Olga se levantó, sacudió el pelo de Martín y entró en el cubículo a arreglarse.

–Me tengo que ir –dijo.

Martín se quedó donde estaba, sentado sobre una pila de ladrillos. Pensando. Ahí estaba todavía cuando llegó Ígor y preguntó por Olga.

–Ella se fue hace rato –dijo Martín.

–Y tú qué haces ahí solo, ¿dónde están los demás? –preguntó Ígor sin sentarse.

–Por ahí –dijo Martín.

–Bueno, me tengo que ir –dijo Ígor–. No pienses tanto que eso hace daño.

Martín quiso reírse, pero no le salió.

***

–¿Llaman? ¡Entrad! ¿Quién vendrá otra vez a importunarme? –dijo Fausto.

–Soy yo –dijo Ninfa.

–Entra –dijo Fausto.

–Debes decirlo tres veces –dijo Ninfa.

–¡Entra, entra pues! –dijo Fausto.

–Así me gusta –dijo Ninfa–. Espero que hoy podamos entendernos. He venido a pedirte que me ayudes a explicarle a los otros por qué nada está saliendo como estaba previsto.

–«¡Renuncia! ¡Es preciso que renuncies!» –dijo Fausto.

–He aquí la cantinela eterna que zumba en todos los oídos –recitó Ninfa.

–Cada mañana me levanto con espanto y de buena gana derramaría amargas lágrimas al ver que el nuevo día no ha de colmar ni uno de mis ardientes deseos, sino que, al contrario, ha de desvanecer en su curso hasta los presentimientos de toda alegría, con las mil bufonadas de la vida, haciendo abortar las creaciones de mi corazón conmovido –dijo Fausto.

–Y sin embargo, nunca es la muerte un huésped bien recibido –dijo Ninfa.

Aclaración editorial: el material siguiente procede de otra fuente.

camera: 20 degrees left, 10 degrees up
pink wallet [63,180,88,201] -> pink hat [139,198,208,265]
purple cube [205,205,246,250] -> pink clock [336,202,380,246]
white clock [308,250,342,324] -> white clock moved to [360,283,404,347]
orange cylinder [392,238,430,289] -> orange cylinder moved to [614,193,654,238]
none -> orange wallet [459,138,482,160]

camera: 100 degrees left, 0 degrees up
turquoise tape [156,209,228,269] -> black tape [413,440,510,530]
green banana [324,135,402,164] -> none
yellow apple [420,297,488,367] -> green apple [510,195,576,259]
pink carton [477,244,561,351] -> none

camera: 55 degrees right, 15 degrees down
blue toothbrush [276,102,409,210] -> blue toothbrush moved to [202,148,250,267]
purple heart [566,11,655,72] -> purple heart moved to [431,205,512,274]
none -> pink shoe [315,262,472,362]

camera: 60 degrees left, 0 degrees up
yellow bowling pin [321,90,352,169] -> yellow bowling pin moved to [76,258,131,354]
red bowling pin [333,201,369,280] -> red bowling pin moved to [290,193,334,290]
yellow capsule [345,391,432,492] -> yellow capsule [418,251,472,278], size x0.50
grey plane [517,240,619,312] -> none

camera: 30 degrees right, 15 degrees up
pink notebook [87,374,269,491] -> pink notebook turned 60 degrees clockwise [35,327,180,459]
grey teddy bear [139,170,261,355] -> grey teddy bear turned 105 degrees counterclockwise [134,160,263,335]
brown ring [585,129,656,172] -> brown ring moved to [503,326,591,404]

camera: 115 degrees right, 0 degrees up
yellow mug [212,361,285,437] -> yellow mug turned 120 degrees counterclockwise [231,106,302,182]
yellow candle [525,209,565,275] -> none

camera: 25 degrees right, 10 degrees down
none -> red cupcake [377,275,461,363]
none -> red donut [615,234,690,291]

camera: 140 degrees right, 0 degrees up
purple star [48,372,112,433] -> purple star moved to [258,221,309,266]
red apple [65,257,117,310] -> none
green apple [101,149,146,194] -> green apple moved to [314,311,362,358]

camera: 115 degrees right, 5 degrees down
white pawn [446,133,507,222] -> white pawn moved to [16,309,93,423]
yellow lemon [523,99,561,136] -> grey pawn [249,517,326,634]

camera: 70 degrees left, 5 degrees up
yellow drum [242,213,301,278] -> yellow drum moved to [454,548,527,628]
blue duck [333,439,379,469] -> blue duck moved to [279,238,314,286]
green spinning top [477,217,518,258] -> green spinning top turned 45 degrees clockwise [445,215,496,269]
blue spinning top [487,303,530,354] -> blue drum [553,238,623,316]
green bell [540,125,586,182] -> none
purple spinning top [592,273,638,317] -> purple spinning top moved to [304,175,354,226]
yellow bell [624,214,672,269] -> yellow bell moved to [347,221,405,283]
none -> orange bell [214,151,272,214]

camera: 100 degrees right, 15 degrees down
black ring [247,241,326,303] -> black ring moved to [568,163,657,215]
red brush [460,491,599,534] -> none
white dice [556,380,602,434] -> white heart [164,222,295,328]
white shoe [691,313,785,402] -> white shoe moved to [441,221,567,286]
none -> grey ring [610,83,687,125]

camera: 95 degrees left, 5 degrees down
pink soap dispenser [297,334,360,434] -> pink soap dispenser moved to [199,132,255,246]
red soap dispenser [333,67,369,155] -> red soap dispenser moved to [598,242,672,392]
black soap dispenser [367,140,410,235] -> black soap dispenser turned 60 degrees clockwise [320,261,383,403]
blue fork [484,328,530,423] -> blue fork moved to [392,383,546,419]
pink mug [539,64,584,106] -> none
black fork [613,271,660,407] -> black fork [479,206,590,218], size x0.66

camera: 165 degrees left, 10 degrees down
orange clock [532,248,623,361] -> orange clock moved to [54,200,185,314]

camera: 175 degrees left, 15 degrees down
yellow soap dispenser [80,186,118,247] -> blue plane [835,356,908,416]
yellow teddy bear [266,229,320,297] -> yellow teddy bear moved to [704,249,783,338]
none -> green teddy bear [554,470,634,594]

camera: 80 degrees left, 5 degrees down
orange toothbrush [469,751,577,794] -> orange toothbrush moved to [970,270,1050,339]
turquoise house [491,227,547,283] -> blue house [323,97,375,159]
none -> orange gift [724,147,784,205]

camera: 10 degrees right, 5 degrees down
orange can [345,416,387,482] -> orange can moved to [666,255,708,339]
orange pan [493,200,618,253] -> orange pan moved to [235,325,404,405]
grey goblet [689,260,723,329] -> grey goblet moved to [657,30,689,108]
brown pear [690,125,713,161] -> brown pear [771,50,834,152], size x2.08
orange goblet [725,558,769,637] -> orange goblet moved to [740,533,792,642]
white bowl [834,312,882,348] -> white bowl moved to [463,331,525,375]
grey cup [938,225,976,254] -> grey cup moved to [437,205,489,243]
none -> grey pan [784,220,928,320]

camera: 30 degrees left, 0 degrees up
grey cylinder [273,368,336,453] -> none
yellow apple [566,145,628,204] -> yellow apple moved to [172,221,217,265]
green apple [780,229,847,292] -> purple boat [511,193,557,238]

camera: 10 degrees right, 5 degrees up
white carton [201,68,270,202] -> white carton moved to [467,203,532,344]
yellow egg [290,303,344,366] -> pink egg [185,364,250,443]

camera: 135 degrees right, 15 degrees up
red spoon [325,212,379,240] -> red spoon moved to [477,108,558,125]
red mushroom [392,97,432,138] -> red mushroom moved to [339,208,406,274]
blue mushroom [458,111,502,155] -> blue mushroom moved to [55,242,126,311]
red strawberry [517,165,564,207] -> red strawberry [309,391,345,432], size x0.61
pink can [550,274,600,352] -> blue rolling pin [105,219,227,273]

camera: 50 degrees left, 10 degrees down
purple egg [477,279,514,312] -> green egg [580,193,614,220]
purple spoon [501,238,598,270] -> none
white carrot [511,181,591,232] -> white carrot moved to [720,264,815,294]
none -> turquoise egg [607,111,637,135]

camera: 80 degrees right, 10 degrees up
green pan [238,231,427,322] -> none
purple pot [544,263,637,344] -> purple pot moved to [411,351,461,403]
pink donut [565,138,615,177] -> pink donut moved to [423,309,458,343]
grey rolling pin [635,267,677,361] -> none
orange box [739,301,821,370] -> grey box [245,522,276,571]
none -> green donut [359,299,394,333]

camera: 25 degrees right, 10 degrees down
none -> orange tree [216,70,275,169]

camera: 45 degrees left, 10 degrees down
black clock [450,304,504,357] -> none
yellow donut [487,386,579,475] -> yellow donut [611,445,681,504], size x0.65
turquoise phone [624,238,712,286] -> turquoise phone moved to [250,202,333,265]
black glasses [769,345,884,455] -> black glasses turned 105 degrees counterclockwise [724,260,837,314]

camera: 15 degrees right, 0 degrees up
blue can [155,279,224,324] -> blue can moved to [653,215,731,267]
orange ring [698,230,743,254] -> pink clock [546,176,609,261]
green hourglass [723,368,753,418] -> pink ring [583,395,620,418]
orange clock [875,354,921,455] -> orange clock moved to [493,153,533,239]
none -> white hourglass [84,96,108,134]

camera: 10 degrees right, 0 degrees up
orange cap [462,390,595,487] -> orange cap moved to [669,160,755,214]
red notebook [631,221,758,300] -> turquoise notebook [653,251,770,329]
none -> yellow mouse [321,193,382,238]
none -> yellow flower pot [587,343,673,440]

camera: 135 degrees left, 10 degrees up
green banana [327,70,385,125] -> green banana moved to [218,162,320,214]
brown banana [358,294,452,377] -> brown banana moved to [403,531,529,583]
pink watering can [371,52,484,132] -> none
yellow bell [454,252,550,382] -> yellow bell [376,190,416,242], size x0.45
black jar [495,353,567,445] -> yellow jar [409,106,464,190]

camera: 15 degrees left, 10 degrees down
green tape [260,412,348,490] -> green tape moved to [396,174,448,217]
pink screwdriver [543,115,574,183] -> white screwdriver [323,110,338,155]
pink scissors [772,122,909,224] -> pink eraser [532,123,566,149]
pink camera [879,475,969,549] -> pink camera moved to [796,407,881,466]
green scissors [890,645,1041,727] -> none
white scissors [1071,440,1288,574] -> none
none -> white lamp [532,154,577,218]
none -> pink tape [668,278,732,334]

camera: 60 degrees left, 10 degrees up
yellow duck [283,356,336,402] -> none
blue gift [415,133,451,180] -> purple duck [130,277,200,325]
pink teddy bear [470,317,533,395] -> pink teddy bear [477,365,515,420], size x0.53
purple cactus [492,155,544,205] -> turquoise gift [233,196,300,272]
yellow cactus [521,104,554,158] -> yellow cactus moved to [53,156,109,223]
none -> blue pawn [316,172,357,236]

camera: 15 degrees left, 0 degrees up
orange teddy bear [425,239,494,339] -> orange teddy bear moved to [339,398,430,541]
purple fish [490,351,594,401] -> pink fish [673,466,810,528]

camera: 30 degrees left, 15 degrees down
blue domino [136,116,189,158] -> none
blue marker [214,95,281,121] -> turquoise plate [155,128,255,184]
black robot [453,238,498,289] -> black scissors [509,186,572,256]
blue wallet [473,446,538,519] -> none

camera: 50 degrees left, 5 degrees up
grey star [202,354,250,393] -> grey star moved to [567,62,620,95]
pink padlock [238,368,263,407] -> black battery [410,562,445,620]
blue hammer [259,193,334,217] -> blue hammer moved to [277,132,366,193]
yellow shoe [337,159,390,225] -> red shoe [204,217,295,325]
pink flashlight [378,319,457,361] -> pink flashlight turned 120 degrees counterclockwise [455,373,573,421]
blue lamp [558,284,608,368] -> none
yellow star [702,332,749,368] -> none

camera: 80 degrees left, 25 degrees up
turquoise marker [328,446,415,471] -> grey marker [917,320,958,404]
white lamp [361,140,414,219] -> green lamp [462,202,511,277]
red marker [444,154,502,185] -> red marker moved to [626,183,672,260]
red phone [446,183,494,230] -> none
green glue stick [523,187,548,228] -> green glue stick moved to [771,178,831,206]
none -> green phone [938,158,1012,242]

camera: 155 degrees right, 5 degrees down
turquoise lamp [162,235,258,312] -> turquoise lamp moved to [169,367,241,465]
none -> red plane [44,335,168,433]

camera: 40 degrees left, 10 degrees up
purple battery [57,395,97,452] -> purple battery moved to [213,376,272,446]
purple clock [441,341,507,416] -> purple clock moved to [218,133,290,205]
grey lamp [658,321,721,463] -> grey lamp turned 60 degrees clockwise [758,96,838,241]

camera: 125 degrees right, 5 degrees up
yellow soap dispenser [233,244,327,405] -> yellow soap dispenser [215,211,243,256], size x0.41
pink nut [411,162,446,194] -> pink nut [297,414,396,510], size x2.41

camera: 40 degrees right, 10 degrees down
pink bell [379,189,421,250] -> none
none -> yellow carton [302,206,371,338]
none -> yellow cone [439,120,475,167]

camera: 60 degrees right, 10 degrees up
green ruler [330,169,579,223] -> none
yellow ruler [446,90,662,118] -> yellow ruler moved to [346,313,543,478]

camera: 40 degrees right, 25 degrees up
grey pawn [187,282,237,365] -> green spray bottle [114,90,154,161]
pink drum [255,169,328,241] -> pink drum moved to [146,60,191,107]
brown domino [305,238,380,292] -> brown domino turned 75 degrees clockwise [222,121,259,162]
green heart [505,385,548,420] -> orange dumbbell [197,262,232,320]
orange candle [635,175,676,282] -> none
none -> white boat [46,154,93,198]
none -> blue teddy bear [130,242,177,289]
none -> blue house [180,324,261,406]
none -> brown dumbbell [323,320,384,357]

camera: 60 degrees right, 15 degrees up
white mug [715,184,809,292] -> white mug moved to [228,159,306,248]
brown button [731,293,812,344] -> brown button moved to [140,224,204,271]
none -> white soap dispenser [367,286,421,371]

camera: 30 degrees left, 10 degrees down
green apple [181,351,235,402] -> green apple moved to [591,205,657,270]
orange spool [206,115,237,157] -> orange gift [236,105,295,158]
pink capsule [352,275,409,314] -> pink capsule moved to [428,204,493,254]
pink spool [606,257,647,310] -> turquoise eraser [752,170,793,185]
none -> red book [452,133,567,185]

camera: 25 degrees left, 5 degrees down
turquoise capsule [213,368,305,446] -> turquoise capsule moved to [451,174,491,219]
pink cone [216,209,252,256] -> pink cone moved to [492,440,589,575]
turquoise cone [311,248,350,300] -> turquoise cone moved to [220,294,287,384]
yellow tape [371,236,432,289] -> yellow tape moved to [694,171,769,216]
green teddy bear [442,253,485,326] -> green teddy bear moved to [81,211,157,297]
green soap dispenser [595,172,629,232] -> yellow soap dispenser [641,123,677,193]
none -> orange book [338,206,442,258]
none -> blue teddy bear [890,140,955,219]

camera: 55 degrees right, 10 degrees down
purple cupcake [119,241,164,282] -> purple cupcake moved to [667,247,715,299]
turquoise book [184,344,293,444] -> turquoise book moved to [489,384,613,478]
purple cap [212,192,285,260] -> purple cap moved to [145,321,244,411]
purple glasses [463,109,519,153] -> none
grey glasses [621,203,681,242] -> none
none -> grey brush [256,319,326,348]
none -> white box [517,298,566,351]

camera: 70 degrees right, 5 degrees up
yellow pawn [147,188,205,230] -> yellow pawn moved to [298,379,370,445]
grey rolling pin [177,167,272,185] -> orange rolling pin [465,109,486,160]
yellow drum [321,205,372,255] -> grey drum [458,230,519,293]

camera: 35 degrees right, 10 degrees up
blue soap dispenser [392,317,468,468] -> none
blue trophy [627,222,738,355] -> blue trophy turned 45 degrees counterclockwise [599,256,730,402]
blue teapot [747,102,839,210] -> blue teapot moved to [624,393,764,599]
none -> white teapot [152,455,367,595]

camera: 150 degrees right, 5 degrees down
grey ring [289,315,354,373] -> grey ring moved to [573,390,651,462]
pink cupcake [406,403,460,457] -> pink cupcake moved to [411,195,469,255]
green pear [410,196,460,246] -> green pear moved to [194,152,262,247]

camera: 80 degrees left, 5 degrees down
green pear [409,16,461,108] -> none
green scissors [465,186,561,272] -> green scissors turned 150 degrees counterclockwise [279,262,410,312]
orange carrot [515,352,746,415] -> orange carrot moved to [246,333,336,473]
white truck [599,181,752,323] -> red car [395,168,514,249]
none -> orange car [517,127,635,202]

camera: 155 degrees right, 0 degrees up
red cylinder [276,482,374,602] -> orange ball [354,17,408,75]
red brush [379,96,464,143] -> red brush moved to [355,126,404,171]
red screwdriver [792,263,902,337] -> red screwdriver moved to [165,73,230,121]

–¡Ah! ¡Dichoso aquel a quien ella corona de sangrientos laureles en el fragor del combate…! –dijo Fausto.

–Necesito hablar contigo –se impacientó Ninfa.

–¡Maldito el jugo embalsamado de la uva! ¡Malditos los favores supremos del amor! ¡Maldita la esperanza! ¡Maldita la fé! ¡Y maldita sobre todas las cosas la paciencia! –dijo Fausto.

–¡Ya, ya! ¡Ya has destruido el hermoso mundo con tu poderosa mano! –dijo Ninfa. Y se fue.